KEY POINTS:
New Zealand will need to see "concrete" evidence before it is convinced Fiji is genuinely moving towards democratic elections, Prime Minister Helen Clark says.
Fiji's government said yesterday it was possible "in principle" to hold elections in the first quarter of 2009.
The statement was in response to a recommendation by a joint working party of the Fiji interim government and regional grouping, the Pacific Islands Forum, that elections should be held between November 2008 and March 2009.
But Miss Clark said Fiji's unelected government needed to go much further to convince New Zealand and other countries it was on the road back to democracy.
The statement appeared to have been made under pressure, with Fiji afraid of losing its European Union (EU) aid, she told reporters.
"We're all watching every step of the way. It's one thing to say you're going to do something in principle, it's another to take concrete steps to make it happen."
Miss Clark said the Fiji government had elected to go to the "outer end" of the dates suggested by the report and its statement contained several mixed messages.
"That in itself suggests they are trying to play for time and play people off."
Foreign Affairs Minister Winston Peters today said New Zealand would not be immediately easing sanctions in relation to the statement.
The Government would continue to look for ways to strengthen them in response to the expulsion of the High Commissioner Michael Green, who returned home yesterday.
"What you're hearing is an extraordinary argument -- that by merely announcing that in principle you support democratic elections, then everybody should jump and respond as though they have happened," he said on Radio New Zealand.

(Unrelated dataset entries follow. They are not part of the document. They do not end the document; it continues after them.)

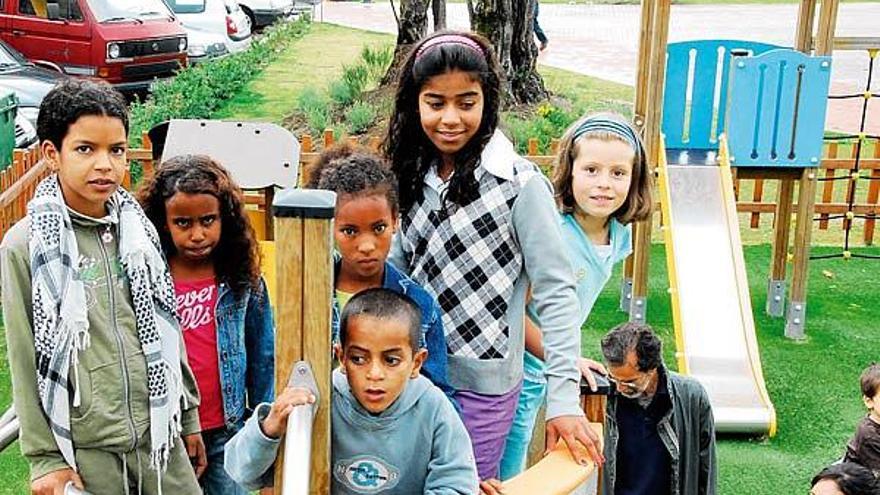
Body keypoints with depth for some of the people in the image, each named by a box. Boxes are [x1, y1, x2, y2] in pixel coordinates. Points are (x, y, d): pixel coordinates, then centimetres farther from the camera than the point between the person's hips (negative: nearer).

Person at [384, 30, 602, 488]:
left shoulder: (519, 183, -15)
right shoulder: (414, 175, 3)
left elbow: (556, 292, -16)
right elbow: (396, 267, 10)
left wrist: (564, 397, -21)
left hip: (482, 381, -5)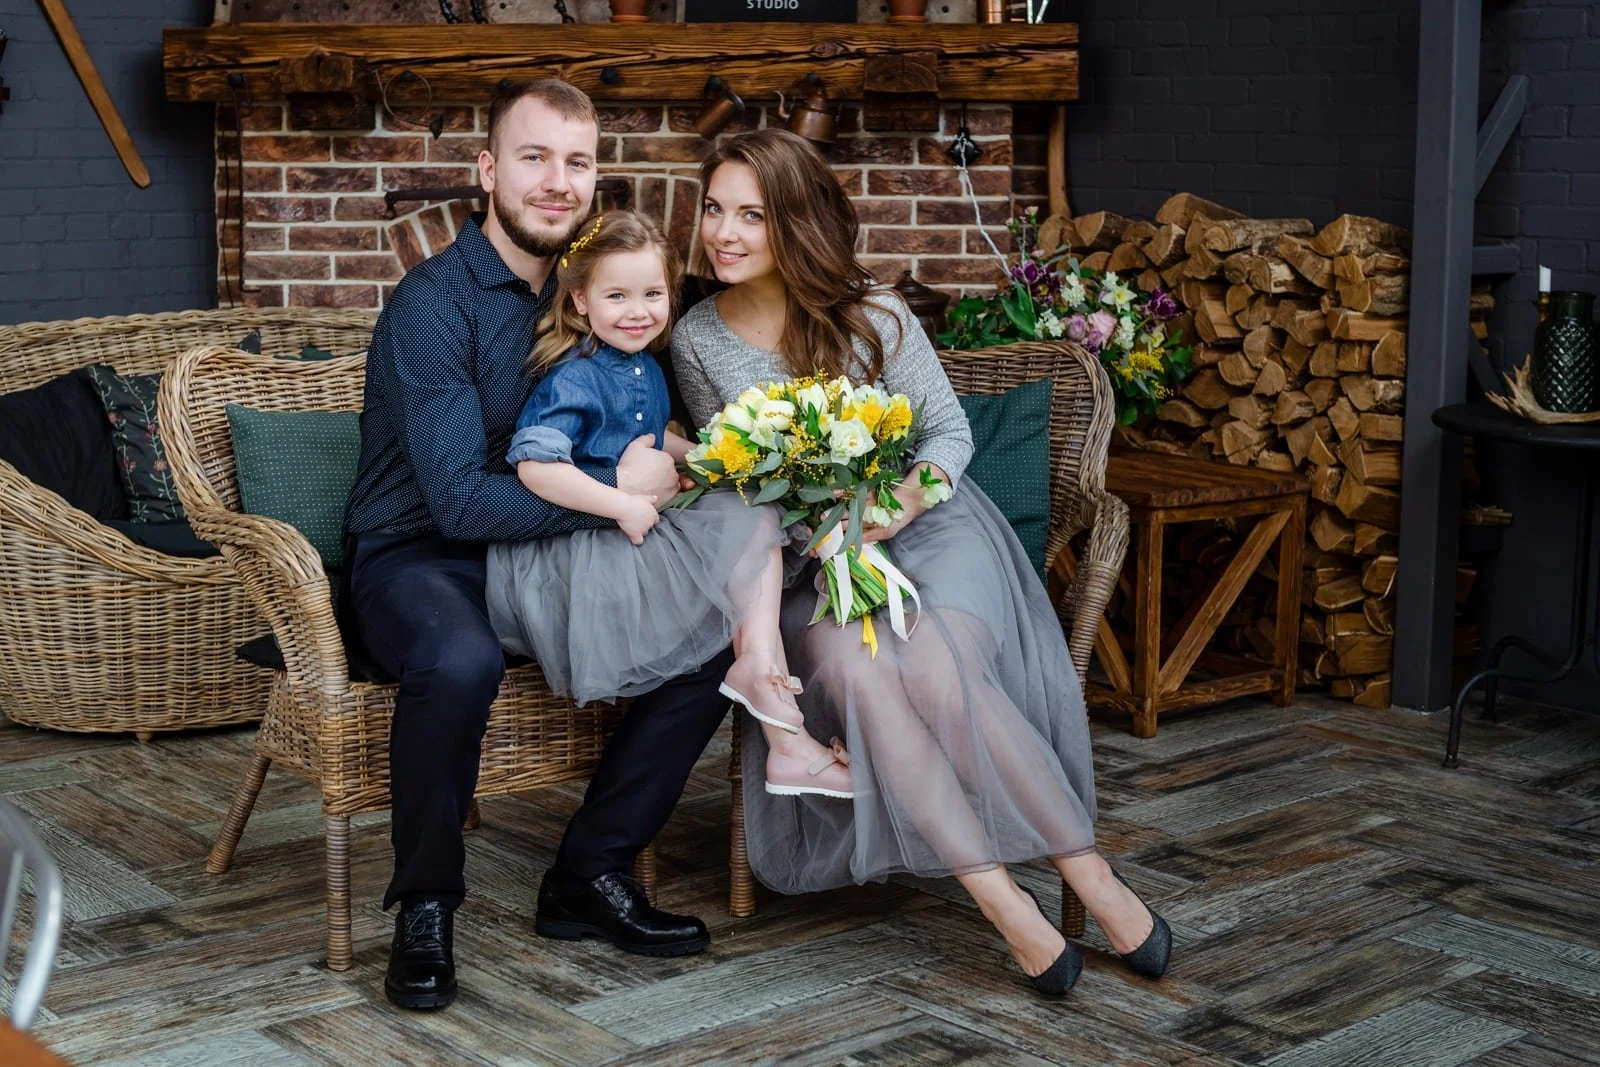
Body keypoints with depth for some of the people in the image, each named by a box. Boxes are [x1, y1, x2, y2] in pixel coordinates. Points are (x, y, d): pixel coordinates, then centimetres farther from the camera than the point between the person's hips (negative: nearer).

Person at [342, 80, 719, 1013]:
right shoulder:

"We are simply saying to the Fiji military: hold an election, go back to the barracks and end this process of having a coup every time you don't like what's going on with the elected, mandated government."
Mr Peters later told reporters New Zealand had partly footed the bill for the last election, but would be reluctant to do so again without a guarantee from the military it would not interfere.
He said there was no basis for recent statements by Fiji's attorney general that the country's last elections were not fair.
The military-led appeared to be running a rearguard action to justify its December 2006 coup, he said.